2. Load Model with Diffusers Library
Alternatively, you can load Wan 2.1 directly via the Diffusers library:
import torch
from diffusers import AutoencoderKLWan, WanPipeline
from diffusers.utils import export_to_video
model_id = "Wan-AI/Wan2.1-T2V-1.3B-Diffusers"
vae = AutoencoderKLWan.from_pretrained(model_id, subfolder="vae", torch_dtype=torch.float32)
pipe = WanPipeline.from_pretrained(model_id, vae=vae, torch_dtype=torch.bfloat16)
pipe.to("cuda")
prompt = "A realistic cat walking on grass"
negative_prompt = "Multiple people, watermark, noise, low quality"
output = pipe(
prompt=prompt,
negative_prompt=negative_prompt,
height=480,
width=832,
num_frames=81,
guidance_scale=5.0
).frames[0]
export_to_video(output, "output.mp4", fps=15)
3. Model Variants Summary
| Task | Supported Resolution | Model | Notes |
|---|---|---|---|
| Text-to-Video | 480p | Wan2.1-T2V-1.3B | Requires ~8 GB VRAM |
| Text-to-Video | 480p / 720p | Wan2.1-T2V-14B | Larger model, multi-GPU required |
| Image-to-Video | 480p / 720p | Wan2.1-I2V-14B | Uses an image as input |
How MotionStream Works
While MotionStream’s codebase has not been officially released, the paper explains its operational design in detail. Below is a summary of its core components:
1. Teacher – Bidirectional Video Generator
Built upon Wan DiT, the teacher model features a light track head that encodes motion trajectories using sinusoidal embeddings, which are injected into both video latents and text embeddings.
It is trained using a Rectified Flow Matching objective and supports conditioning on both text and motion.
2. Student – Causal Streaming Video Generator
To enable real-time performance, the team distilled the teacher into a causal student model using Self-Forcing and Distribution Matching Distillation methods.

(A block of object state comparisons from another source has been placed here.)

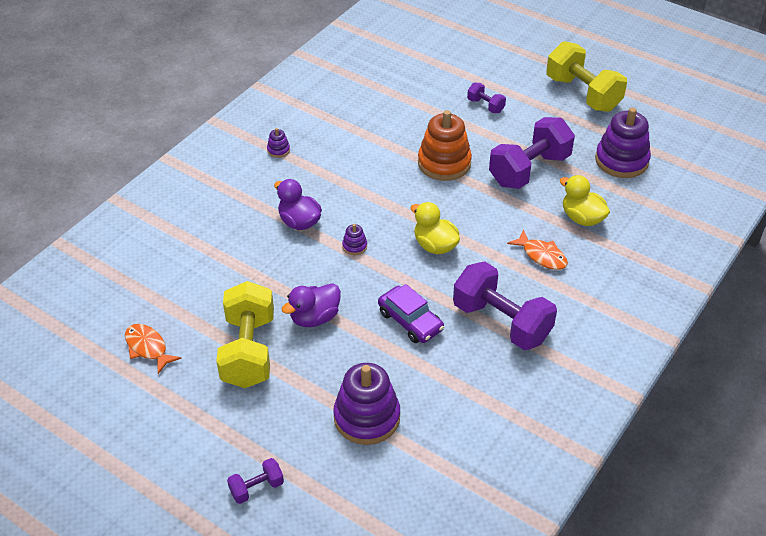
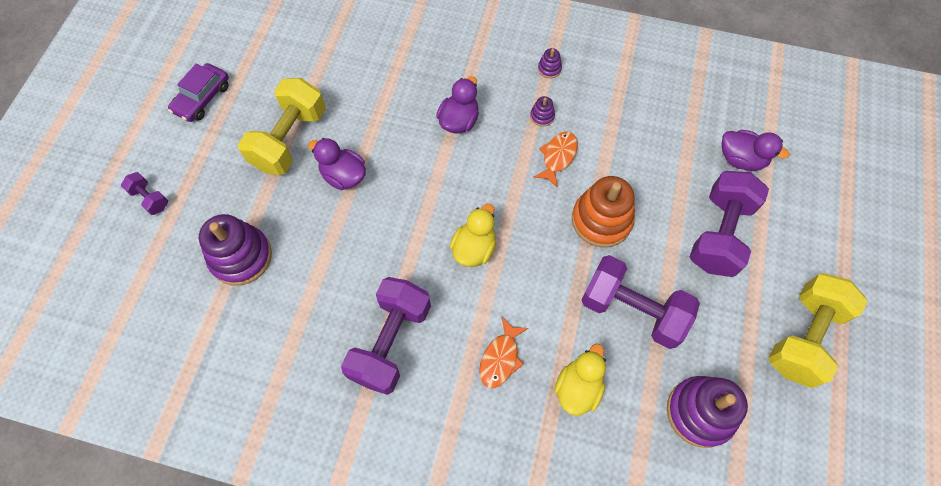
camera: 70 degrees right, 20 degrees up
orange fish [125,324,182,374] -> orange fish moved to [534,131,578,188]
yellow dumbbell [216,281,274,388] -> yellow dumbbell turned 45 degrees counterclockwise [238,78,326,175]
purple stacking toy [342,224,367,255] -> purple stacking toy moved to [530,96,555,126]
purple car [378,284,444,343] -> purple car moved to [168,63,229,122]
purple dumbbell [467,83,506,113] -> purple dumbbell [690,171,769,277], size x2.14
none -> purple duck [721,130,790,171]

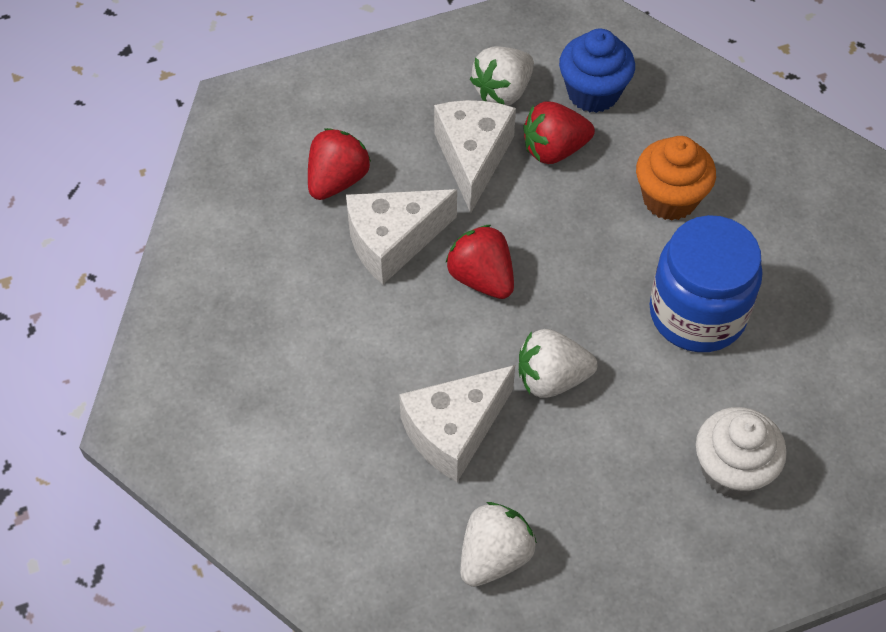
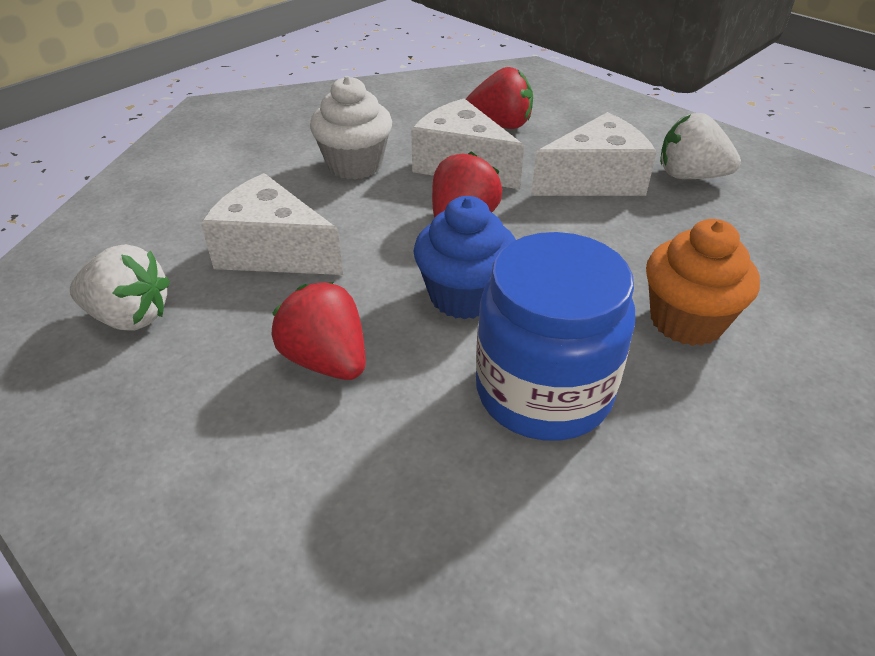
camera: 65 degrees right, 15 degrees down
white strawberry [519,329,597,398] -> none
red strawberry [524,101,595,164] -> red strawberry moved to [272,282,366,380]
blue cupcake [559,28,635,113] -> blue cupcake moved to [414,196,516,319]
white cupcake [696,407,787,498] -> white cupcake moved to [310,76,392,179]

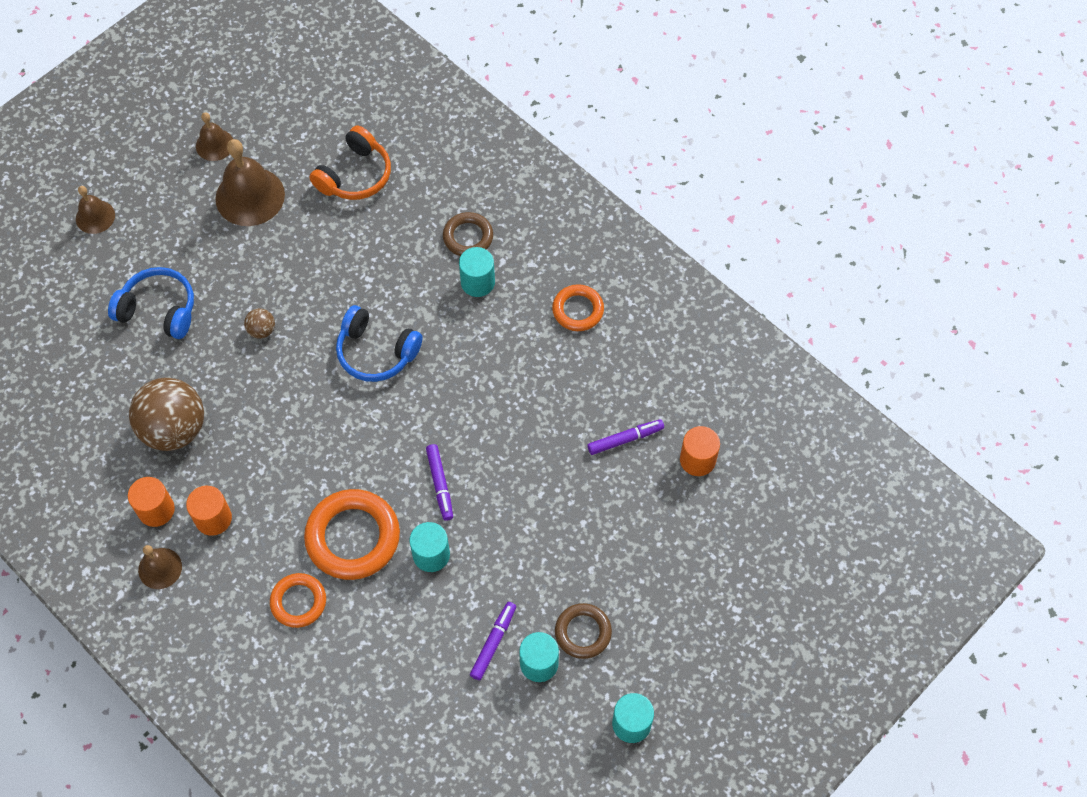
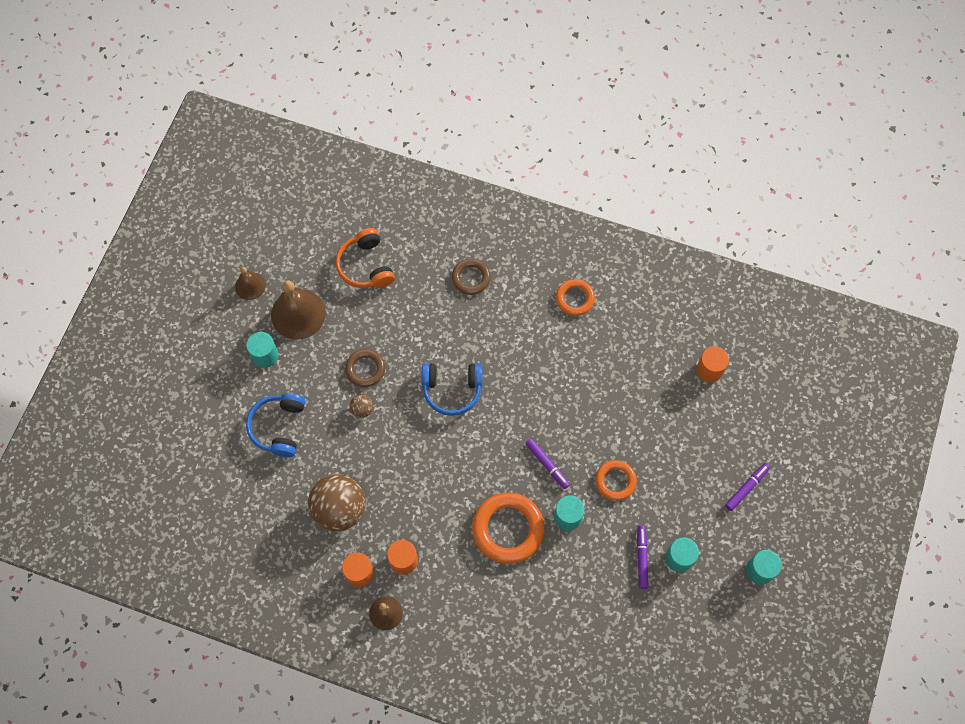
camera: 25 degrees left, 5 degrees up
brown bell [76,186,115,234] -> none
blue headphones [108,267,194,339] -> blue headphones turned 75 degrees counterclockwise [246,393,306,457]
orange ring [270,573,326,628] -> orange ring moved to [595,460,637,501]
orange headphones [309,125,391,200] -> orange headphones turned 150 degrees clockwise [336,228,395,288]
turquoise cylinder [459,247,495,297] -> turquoise cylinder moved to [246,332,279,368]
brown ring [555,603,612,659] -> brown ring moved to [345,349,385,387]
purple marker [587,419,664,455] -> purple marker moved to [725,463,770,511]

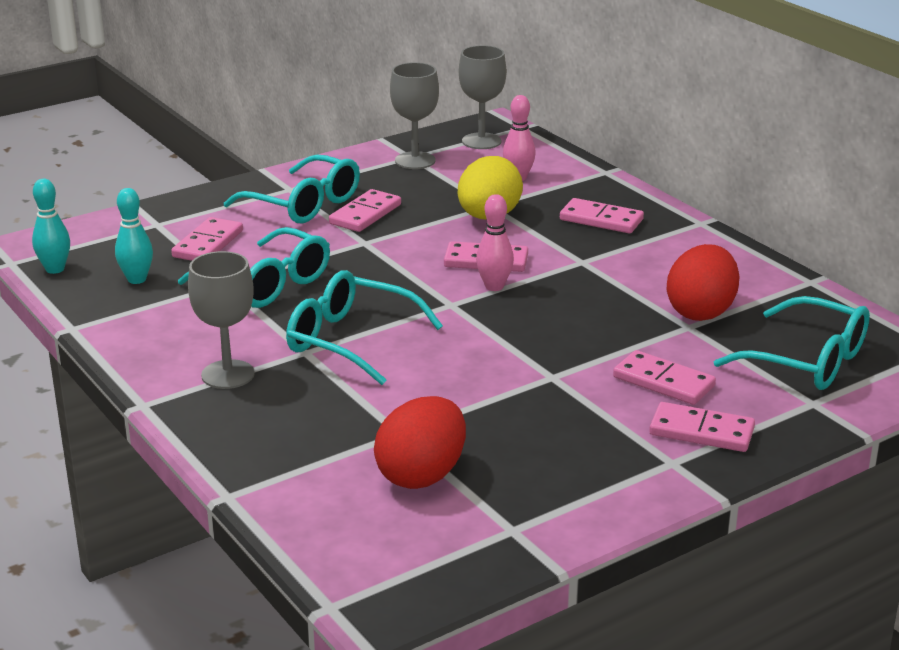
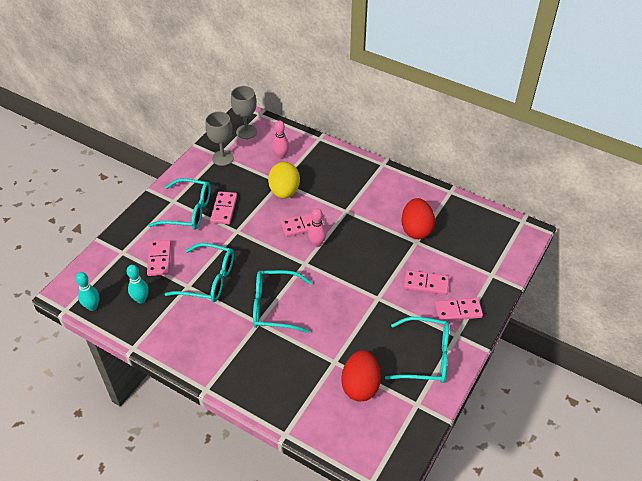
camera: 25 degrees left, 20 degrees up
grey goblet [188,251,255,389] -> none
pink domino [560,198,644,233] -> none
turquoise glasses [714,296,870,390] -> turquoise glasses moved to [385,317,449,383]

The student employs sliding-window causal attention and introduces an attention sink—an anchor frame that retains context from the first frame.
This design allows the model to generate infinitely long videos without drifting.
3. Interactive Motion Control
Users can draw 2D motion paths, drag objects, or adjust camera angles in real time.
The trajectory data is encoded via sinusoidal embeddings and combined with the text prompt, balanced by guidance weights:w_t = 3.0 (text), w_m = 1.5 (motion).
This ensures natural realism while maintaining accurate motion control.
4. Real-Time and Infinite Extension
Thanks to the causal student and attention sink, the model achieves around:
- 17 FPS at 480p,
- 10 FPS at 720p,
and up to 29 FPS with a Tiny VAE decoder.
Conclusion
MotionStream represents a major step toward interactive video generation, enabling real-time motion control and immediate feedback.
Although the official code is not yet available, the paper demonstrates how the teacher-student architecture, based on Wan 2.1 and innovations such as sliding-window causal attention and attention sink, delivers remarkable improvements in speed and quality.
While awaiting the official release, you can experiment with the Wan 2.1-T2V-1.3B model on Hugging Face using the setup and examples provided above.